Déficit da cadeia produtiva cresceu 4,8%.

O saldo negativo acumulado na balança comercial pela indústria brasileira de farmacoquímicos e farmacêuticos nos últimos anos acendeu o sinal de alerta dos empresários e entidades que atuam no setor sobre a importância de projetos que estimulem a exportação de insumos e produtos

Apenas no ano passado, o déficit da cadeia produtiva farmacêutica brasileira cresceu 4,8%, saltando de US$ 6,334 bilhões em 2011, para US$ 6,637 bilhões em 2012, segundo dados divulgados pela Associação Brasileira da Indústria Farmacoquímica e de Insumos Farmacêuticos (Abiquifi).
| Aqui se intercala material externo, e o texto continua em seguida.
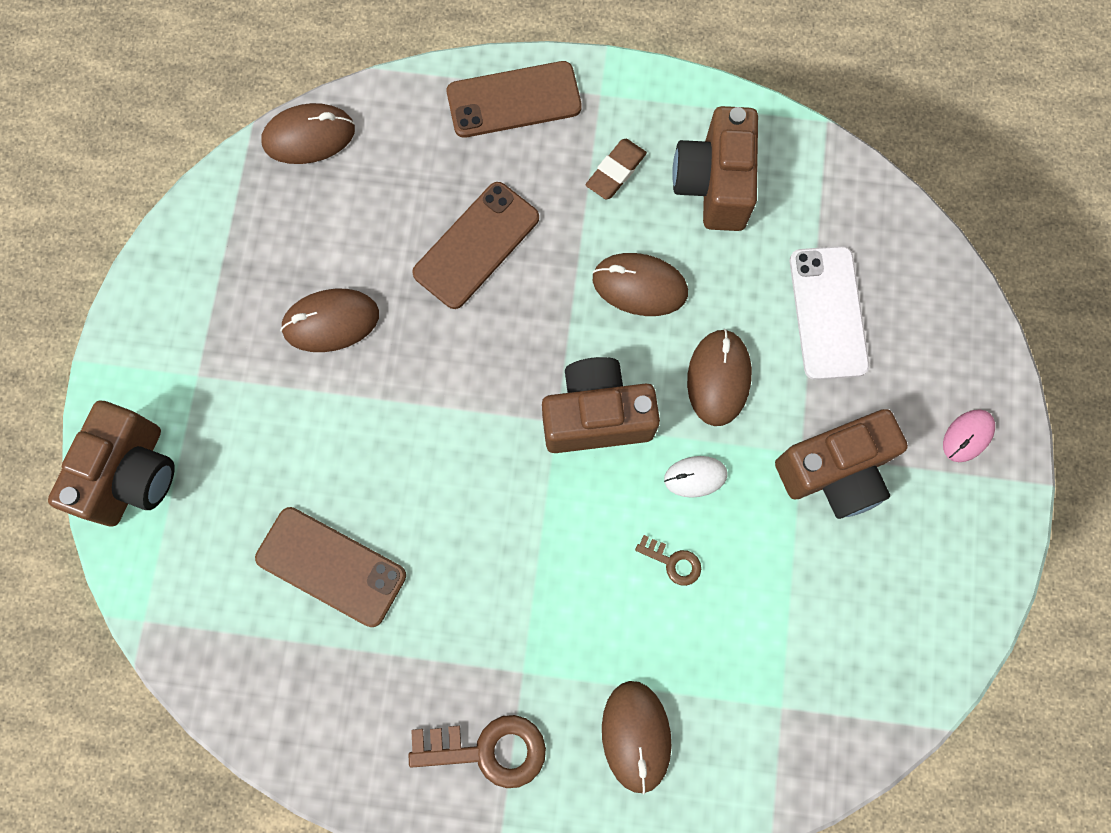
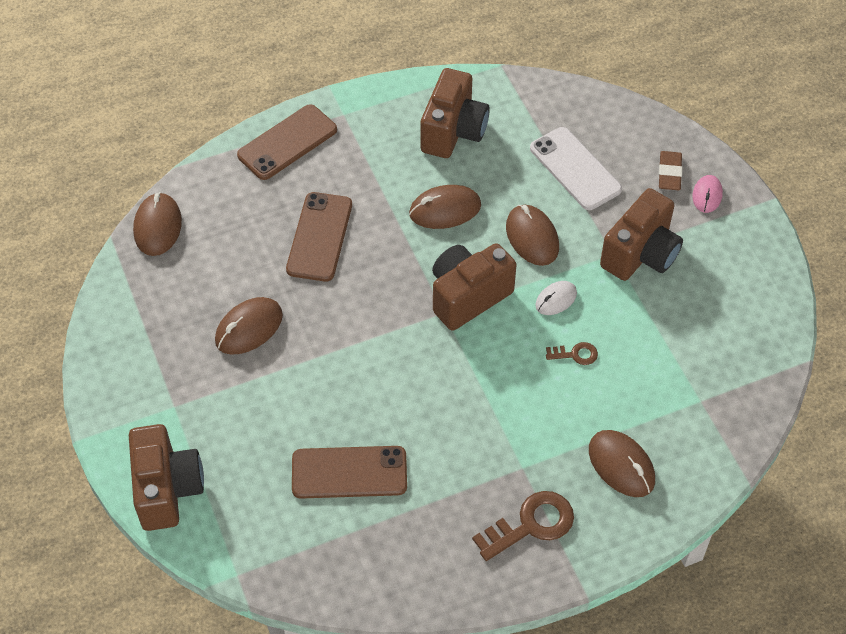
camera: 30 degrees left, 20 degrees down
brown mouse [261,103,355,164] -> brown mouse turned 45 degrees counterclockwise [133,192,182,256]
brown eraser [586,139,647,200] -> brown eraser moved to [659,151,682,191]
brown camera [672,106,758,231] -> brown camera turned 135 degrees counterclockwise [421,68,490,158]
Para mudar essa realidade, o Sindicato da Indústria de Produtos Farmacêuticos no Estado de São Paulo (Sindusfarma) e a Abiquifi se uniram para discutir novos modelos de atuação. Algumas ideias já estão sendo colocadas em prática. Entre elas estão o reconhecimento internacional do elevado padrão regulatório brasileiro e o foco na exportação de produtos acabados, que apresentam maior valor agregado.

"Por enquanto, o foco está na comercialização de produtos acabados. Mas sabemos que daqui a um tempo, teremos que abrir novos mercados. Esse trabalho deve ser feito a longo prazo", ressaltou o presidente executivo do Sindusfarma, Nelson Mussolini.